USP cria cota para pessoas com deficiência a partir de 2028
Grupo de trabalho terá 120 dias para definir critérios de reserva de vagas conforme lei estadual
A Universidade de São Paulo (USP) anunciou que o vestibular passará a reservar vagas para pessoas com deficiência (PcD) a partir de 2028. A medida atende à lei estadual 18.167, publicada em julho do ano passado, que determina a inclusão de cotas para PcD em cursos técnicos e de graduação das instituições paulistas.
Para viabilizar a implementação, a USP criou um grupo de trabalho formado por representantes da universidade, coletivos de pessoas com deficiência e especialistas na área. O grupo terá 120 dias para analisar a legislação, discutir critérios para a reserva de vagas e elaborar a minuta da resolução, que será submetida à análise dos colegiados da universidade. “O grupo terá total autonomia para elaborar a proposta”, afirmou o pró-reitor de Graduação, Marcos Neira.

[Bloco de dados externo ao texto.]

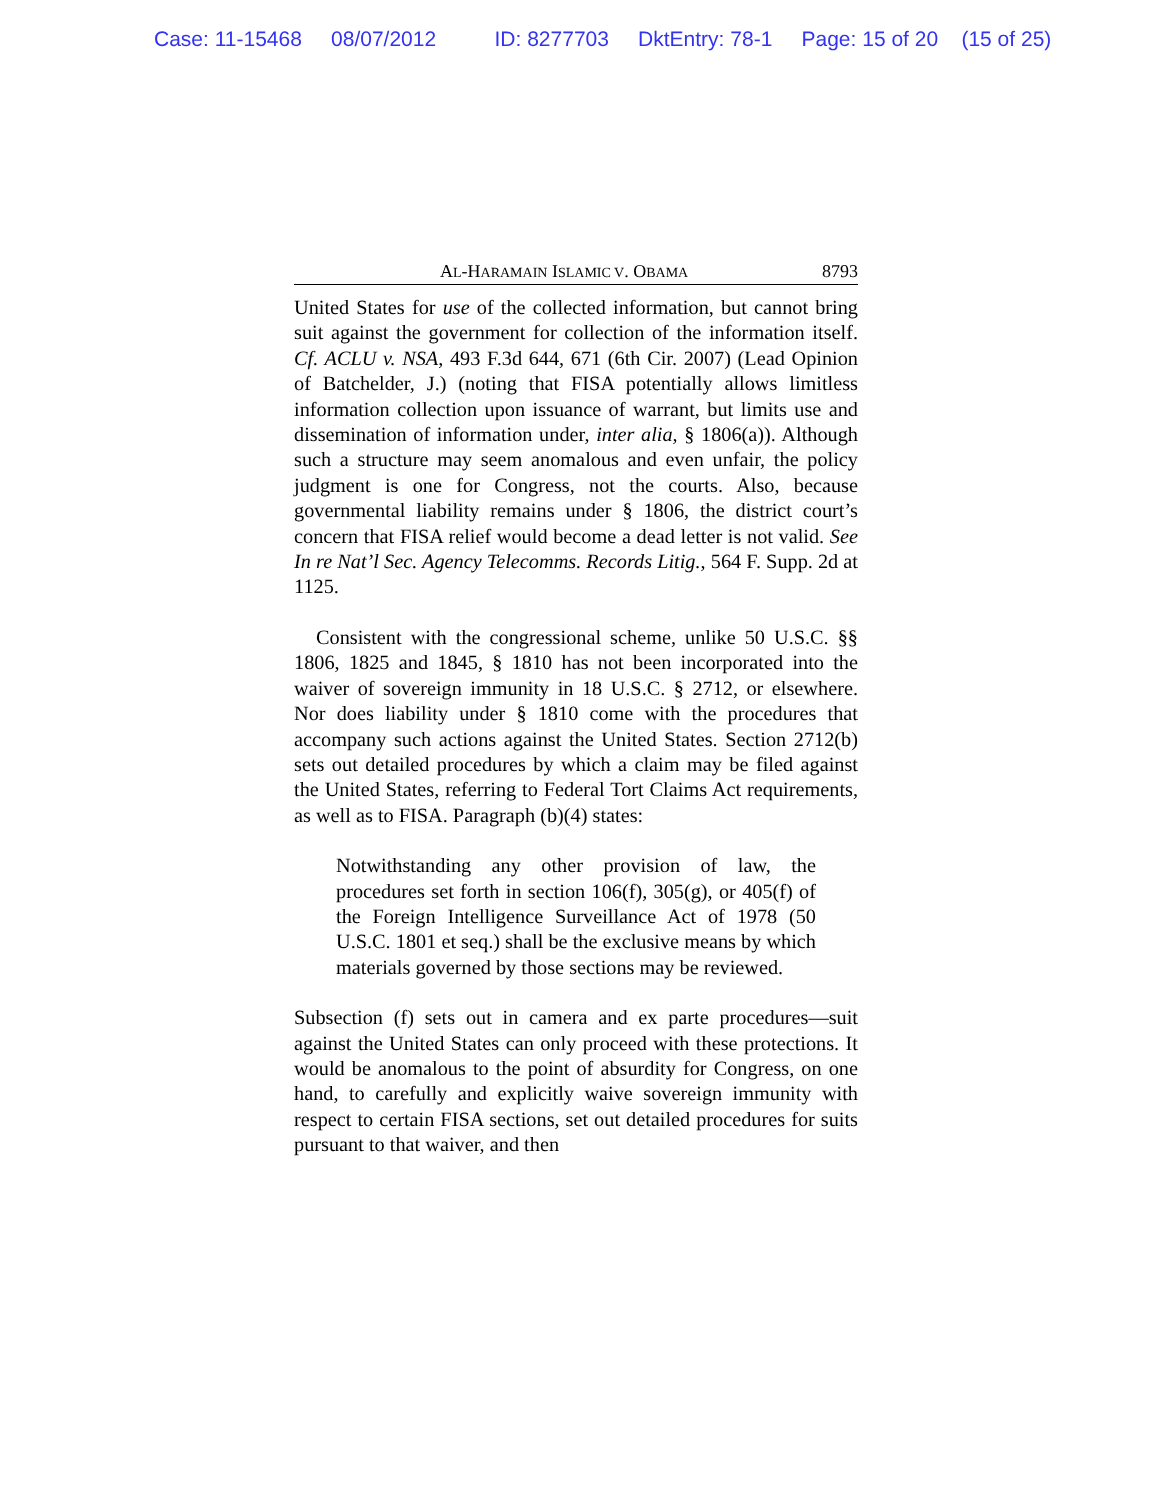Case: 11-15468 08/07/2012 ID: 8277703 DktEntry: 78-1 Page: 15 of 20 (15 of 25)
AL-HARAMAIN ISLAMIC V. OBAMA 8793
United States for use of the collected information, but cannot bring suit against the government for collection of the information itself. Cf. ACLU v. NSA, 493 F.3d 644, 671 (6th Cir. 2007) (Lead Opinion of Batchelder, J.) (noting that FISA potentially allows limitless information collection upon issuance of warrant, but limits use and dissemination of information under, inter alia, § 1806(a)). Although such a structure may seem anomalous and even unfair, the policy judgment is one for Congress, not the courts. Also, because governmental liability remains under § 1806, the district court’s concern that FISA relief would become a dead letter is not valid. See In re Nat’l Sec. Agency Telecomms. Records Litig., 564 F. Supp. 2d at 1125.
Consistent with the congressional scheme, unlike 50 U.S.C. §§ 1806, 1825 and 1845, § 1810 has not been incorporated into the waiver of sovereign immunity in 18 U.S.C. § 2712, or elsewhere. Nor does liability under § 1810 come with the procedures that accompany such actions against the United States. Section 2712(b) sets out detailed procedures by which a claim may be filed against the United States, referring to Federal Tort Claims Act requirements, as well as to FISA. Paragraph (b)(4) states:
Notwithstanding any other provision of law, the procedures set forth in section 106(f), 305(g), or 405(f) of the Foreign Intelligence Surveillance Act of 1978 (50 U.S.C. 1801 et seq.) shall be the exclusive means by which materials governed by those sections may be reviewed.
Subsection (f) sets out in camera and ex parte procedures—suit against the United States can only proceed with these protections. It would be anomalous to the point of absurdity for Congress, on one hand, to carefully and explicitly waive sovereign immunity with respect to certain FISA sections, set out detailed procedures for suits pursuant to that waiver, and then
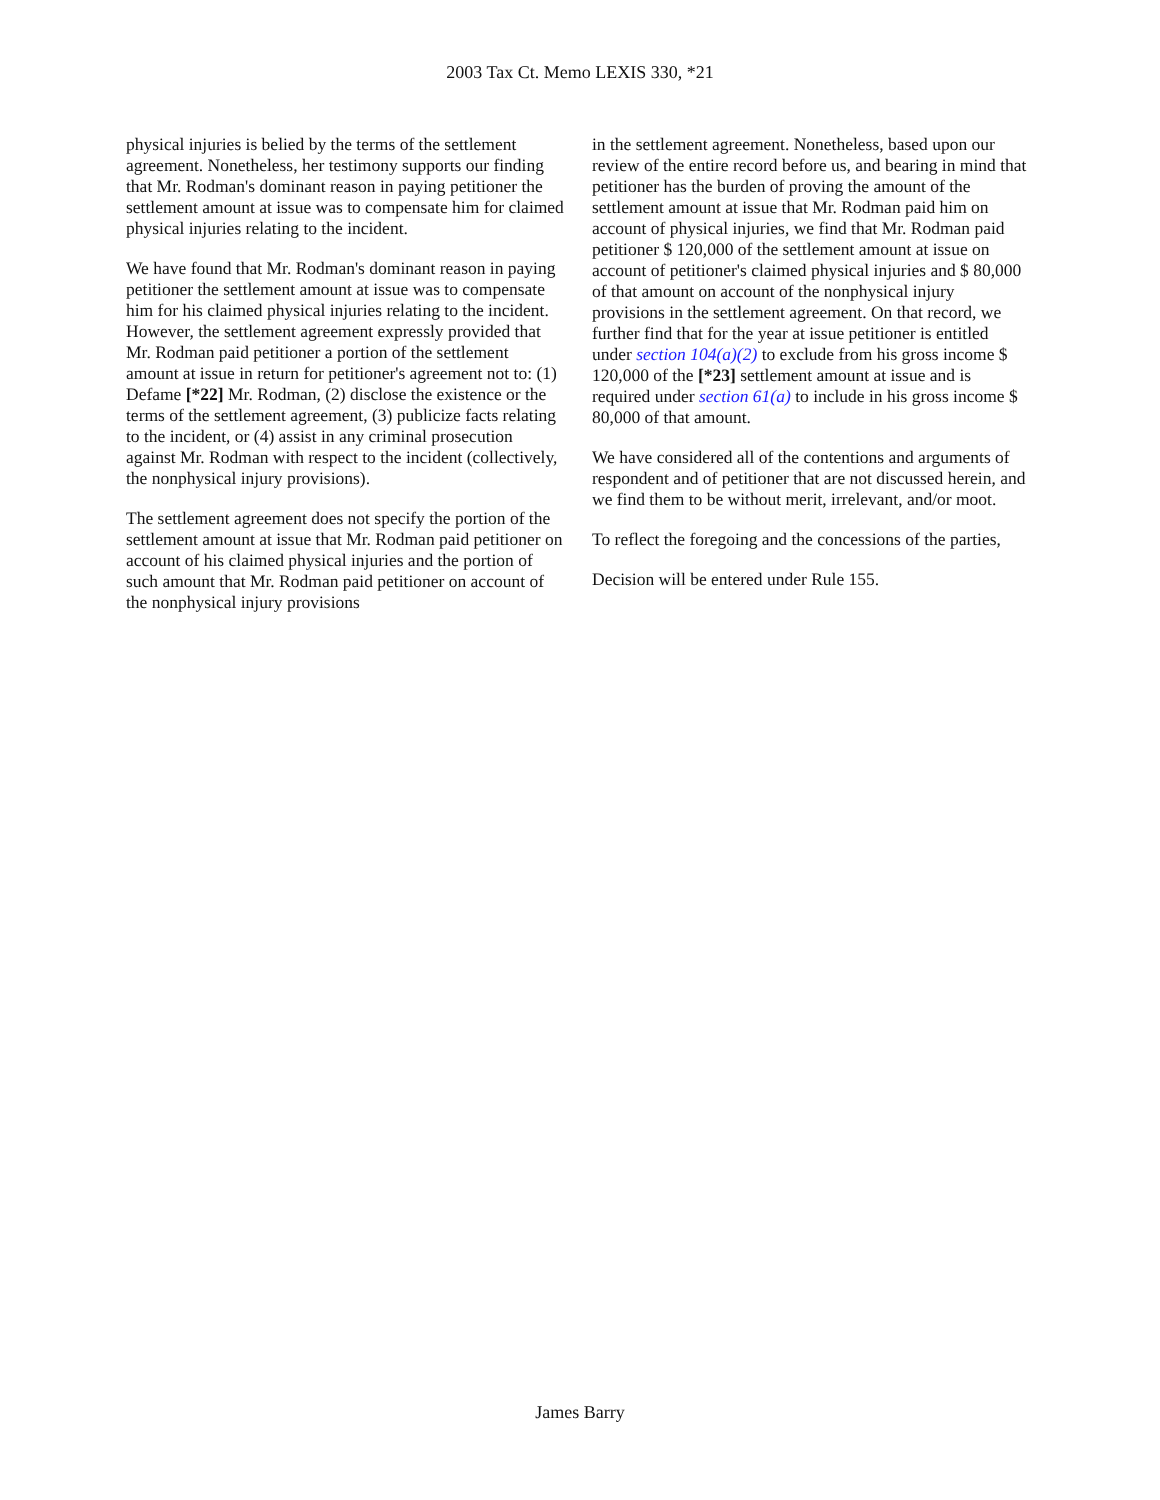2003 Tax Ct. Memo LEXIS 330, *21
physical injuries is belied by the terms of the settlement agreement. Nonetheless, her testimony supports our finding that Mr. Rodman's dominant reason in paying petitioner the settlement amount at issue was to compensate him for claimed physical injuries relating to the incident.
We have found that Mr. Rodman's dominant reason in paying petitioner the settlement amount at issue was to compensate him for his claimed physical injuries relating to the incident. However, the settlement agreement expressly provided that Mr. Rodman paid petitioner a portion of the settlement amount at issue in return for petitioner's agreement not to: (1) Defame [*22] Mr. Rodman, (2) disclose the existence or the terms of the settlement agreement, (3) publicize facts relating to the incident, or (4) assist in any criminal prosecution against Mr. Rodman with respect to the incident (collectively, the nonphysical injury provisions).
The settlement agreement does not specify the portion of the settlement amount at issue that Mr. Rodman paid petitioner on account of his claimed physical injuries and the portion of such amount that Mr. Rodman paid petitioner on account of the nonphysical injury provisions
in the settlement agreement. Nonetheless, based upon our review of the entire record before us, and bearing in mind that petitioner has the burden of proving the amount of the settlement amount at issue that Mr. Rodman paid him on account of physical injuries, we find that Mr. Rodman paid petitioner $ 120,000 of the settlement amount at issue on account of petitioner's claimed physical injuries and $ 80,000 of that amount on account of the nonphysical injury provisions in the settlement agreement. On that record, we further find that for the year at issue petitioner is entitled under section 104(a)(2) to exclude from his gross income $ 120,000 of the [*23] settlement amount at issue and is required under section 61(a) to include in his gross income $ 80,000 of that amount.
We have considered all of the contentions and arguments of respondent and of petitioner that are not discussed herein, and we find them to be without merit, irrelevant, and/or moot.
To reflect the foregoing and the concessions of the parties,
Decision will be entered under Rule 155.
James Barry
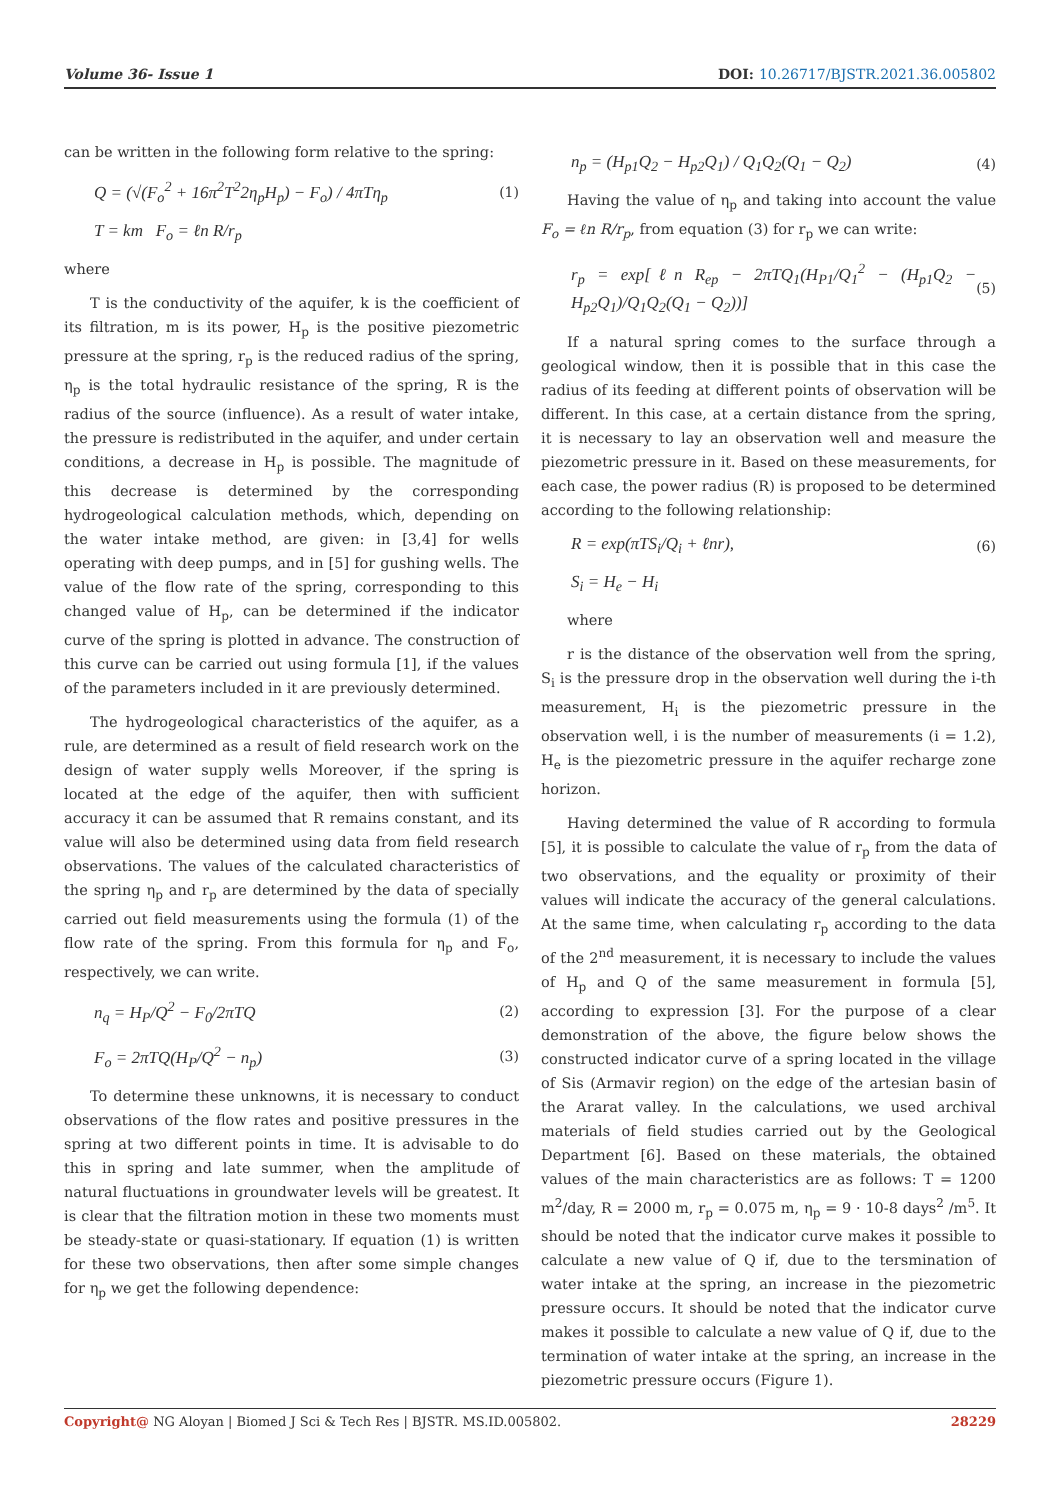Volume 36- Issue 1 DOI: 10.26717/BJSTR.2021.36.005802
can be written in the following form relative to the spring:
Q = (√(F<sub>o</sub><sup>2</sup> + 16π<sup>2</sup>T<sup>2</sup>2η<sub>p</sub>H<sub>p</sub>) − F<sub>o</sub>) / 4πTη<sub>p</sub> (1)
T = km F<sub>o</sub> = ℓn R/r<sub>p</sub>
where
T is the conductivity of the aquifer, k is the coefficient of its filtration, m is its power, H<sub>p</sub> is the positive piezometric pressure at the spring, r<sub>p</sub> is the reduced radius of the spring, η<sub>p</sub> is the total hydraulic resistance of the spring, R is the radius of the source (influence). As a result of water intake, the pressure is redistributed in the aquifer, and under certain conditions, a decrease in H<sub>p</sub> is possible. The magnitude of this decrease is determined by the corresponding hydrogeological calculation methods, which, depending on the water intake method, are given: in [3,4] for wells operating with deep pumps, and in [5] for gushing wells. The value of the flow rate of the spring, corresponding to this changed value of H<sub>p</sub>, can be determined if the indicator curve of the spring is plotted in advance. The construction of this curve can be carried out using formula [1], if the values of the parameters included in it are previously determined.
The hydrogeological characteristics of the aquifer, as a rule, are determined as a result of field research work on the design of water supply wells Moreover, if the spring is located at the edge of the aquifer, then with sufficient accuracy it can be assumed that R remains constant, and its value will also be determined using data from field research observations. The values of the calculated characteristics of the spring η<sub>p</sub> and r<sub>p</sub> are determined by the data of specially carried out field measurements using the formula (1) of the flow rate of the spring. From this formula for η<sub>p</sub> and F<sub>o</sub>, respectively, we can write.
n<sub>q</sub> = H<sub>P</sub>/Q<sup>2</sup> − F<sub>0</sub>/2πTQ (2)
F<sub>o</sub> = 2πTQ(H<sub>P</sub>/Q<sup>2</sup> − n<sub>p</sub>) (3)
To determine these unknowns, it is necessary to conduct observations of the flow rates and positive pressures in the spring at two different points in time. It is advisable to do this in spring and late summer, when the amplitude of natural fluctuations in groundwater levels will be greatest. It is clear that the filtration motion in these two moments must be steady-state or quasi-stationary. If equation (1) is written for these two observations, then after some simple changes for η<sub>p</sub> we get the following dependence:
n<sub>p</sub> = (H<sub>p1</sub>Q<sub>2</sub> − H<sub>p2</sub>Q<sub>1</sub>) / Q<sub>1</sub>Q<sub>2</sub>(Q<sub>1</sub> − Q<sub>2</sub>) (4)
Having the value of η<sub>p</sub> and taking into account the value F<sub>o</sub> = ℓn R/r<sub>p</sub>, from equation (3) for r<sub>p</sub> we can write:
r<sub>p</sub> = exp[ℓn R<sub>ep</sub> − 2πTQ<sub>1</sub>(H<sub>P1</sub>/Q<sub>1</sub><sup>2</sup> − (H<sub>p1</sub>Q<sub>2</sub> − H<sub>p2</sub>Q<sub>1</sub>)/Q<sub>1</sub>Q<sub>2</sub>(Q<sub>1</sub> − Q<sub>2</sub>))] (5)
If a natural spring comes to the surface through a geological window, then it is possible that in this case the radius of its feeding at different points of observation will be different. In this case, at a certain distance from the spring, it is necessary to lay an observation well and measure the piezometric pressure in it. Based on these measurements, for each case, the power radius (R) is proposed to be determined according to the following relationship:
R = exp(πTS<sub>i</sub>/Q<sub>i</sub> + ℓnr), (6)
S<sub>i</sub> = H<sub>e</sub> − H<sub>i</sub>
where
r is the distance of the observation well from the spring, S<sub>i</sub> is the pressure drop in the observation well during the i-th measurement, H<sub>i</sub> is the piezometric pressure in the observation well, i is the number of measurements (i = 1.2), H<sub>e</sub> is the piezometric pressure in the aquifer recharge zone horizon.
Having determined the value of R according to formula [5], it is possible to calculate the value of r<sub>p</sub> from the data of two observations, and the equality or proximity of their values will indicate the accuracy of the general calculations. At the same time, when calculating r<sub>p</sub> according to the data of the 2<sup>nd</sup> measurement, it is necessary to include the values of H<sub>p</sub> and Q of the same measurement in formula [5], according to expression [3]. For the purpose of a clear demonstration of the above, the figure below shows the constructed indicator curve of a spring located in the village of Sis (Armavir region) on the edge of the artesian basin of the Ararat valley. In the calculations, we used archival materials of field studies carried out by the Geological Department [6]. Based on these materials, the obtained values of the main characteristics are as follows: T = 1200 m<sup>2</sup>/day, R = 2000 m, r<sub>p</sub> = 0.075 m, η<sub>p</sub> = 9 · 10-8 days<sup>2</sup> /m<sup>5</sup>. It should be noted that the indicator curve makes it possible to calculate a new value of Q if, due to the tersmination of water intake at the spring, an increase in the piezometric pressure occurs. It should be noted that the indicator curve makes it possible to calculate a new value of Q if, due to the termination of water intake at the spring, an increase in the piezometric pressure occurs (Figure 1).
Copyright@ NG Aloyan | Biomed J Sci & Tech Res | BJSTR. MS.ID.005802. 28229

O documento produzido será avaliado pela Câmara de Cursos e Ingressos e pela Câmara para Políticas de Inclusão de Pessoas com Deficiência. Após eventuais ajustes, a proposta seguirá para discussão e votação no Conselho de Graduação e no Conselho de Inclusão e Pertencimento.
Somente após aprovação nesses colegiados, a resolução será apresentada ao Conselho Universitário, instância máxima da USP. A expectativa da reitoria é que os critérios sejam analisados até o primeiro semestre de 2027.
De acordo com a lei estadual, o percentual de vagas reservadas deverá ser, no mínimo, igual ao de pessoas com deficiência na população do Estado, conforme o último censo do IBGE. No último levantamento, 6,8% dos habitantes declararam ter algum tipo de deficiência. Caso as vagas não sejam totalmente preenchidas pelos critérios estabelecidos, as remanescentes poderão ser ocupadas por outros candidatos.
“A abertura de cotas para estudantes com deficiência representa um marco nas ações de inclusão na USP. É um passo desafiador, mas fundamental para garantir o acesso e tornar a universidade ainda mais plural. Certamente, iremos aprender muito durante este processo e com todas as pessoas que chegarem à USP pelo novo sistema”, destacou a pró-reitora de Inclusão e Pertencimento, Patrícia Gama.